Sara Heinämaa is Professor of philosophy in the Department of Social Sciences and Philosophy at University of Jyväskylä, and Docent of theoretical philosophy at the University of Helsinki. She has also worked for many philosophical institutions in Scandinavia, including Uppsala University and University of Oslo. She specializes in phenomenology, existentialism, philosophy of mind and history of philosophy, and has published extensively in these fields, especially on the topics of normativity, values, emotions, embodiment, personhood, intersubjectivity and gender. Heinämaa is co-author of Birth, Death, and Femininity (2010) and author of Toward a Phenomenology of Sexual Difference (2003), and has co-edited several volumes, including Contemporary Phenomenologies of Normativity: Norms, Goals, Values (2022), Why Method Matters: Phenomenology as Critique (2022), Phenomenology and the Transcendental (2014), andConsciousness (2007).
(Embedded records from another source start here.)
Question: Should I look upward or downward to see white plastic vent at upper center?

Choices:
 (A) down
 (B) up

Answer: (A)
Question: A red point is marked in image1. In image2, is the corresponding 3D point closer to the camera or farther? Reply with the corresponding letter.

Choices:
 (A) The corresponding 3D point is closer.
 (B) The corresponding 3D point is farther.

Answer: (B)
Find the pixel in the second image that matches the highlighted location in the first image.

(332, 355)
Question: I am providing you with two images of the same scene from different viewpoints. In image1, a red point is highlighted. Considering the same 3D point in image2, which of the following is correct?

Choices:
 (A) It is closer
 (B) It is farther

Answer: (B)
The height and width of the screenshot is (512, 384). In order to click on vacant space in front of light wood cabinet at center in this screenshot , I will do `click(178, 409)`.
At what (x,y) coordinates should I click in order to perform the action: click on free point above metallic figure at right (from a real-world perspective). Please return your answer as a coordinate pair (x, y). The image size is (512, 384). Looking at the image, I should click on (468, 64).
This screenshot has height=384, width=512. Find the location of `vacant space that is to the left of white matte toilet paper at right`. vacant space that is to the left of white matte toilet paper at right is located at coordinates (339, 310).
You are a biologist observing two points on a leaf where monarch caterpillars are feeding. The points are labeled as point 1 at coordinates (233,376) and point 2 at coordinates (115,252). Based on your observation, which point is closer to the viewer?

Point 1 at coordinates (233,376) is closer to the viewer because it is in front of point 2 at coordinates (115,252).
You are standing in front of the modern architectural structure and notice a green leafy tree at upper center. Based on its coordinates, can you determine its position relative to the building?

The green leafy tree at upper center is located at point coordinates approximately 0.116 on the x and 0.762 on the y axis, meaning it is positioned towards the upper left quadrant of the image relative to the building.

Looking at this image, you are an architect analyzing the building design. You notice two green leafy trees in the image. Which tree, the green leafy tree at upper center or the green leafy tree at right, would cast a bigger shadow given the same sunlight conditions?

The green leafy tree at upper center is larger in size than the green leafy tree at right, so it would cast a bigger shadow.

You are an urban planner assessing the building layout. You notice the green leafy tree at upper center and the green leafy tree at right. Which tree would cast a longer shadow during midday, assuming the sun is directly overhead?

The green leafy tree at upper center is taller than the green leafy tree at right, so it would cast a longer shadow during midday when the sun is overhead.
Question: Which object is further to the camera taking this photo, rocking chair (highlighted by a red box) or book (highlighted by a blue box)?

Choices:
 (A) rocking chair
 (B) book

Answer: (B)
Kate Kirkpatrick is Fellow in Philosophy at Regent’s Park College, University of Oxford. She received her DPhil from the University of Oxford with a thesis on Sartre’s Being and Nothingness, and held posts at St Peter’s College Oxford, the University of Hertfordshire, and King’s College London before coming to Regent’s Park in 2020. She has published several books and articles on French phenomenology and existentialism, and is currently completing a philosophical commentary on The Second Sex.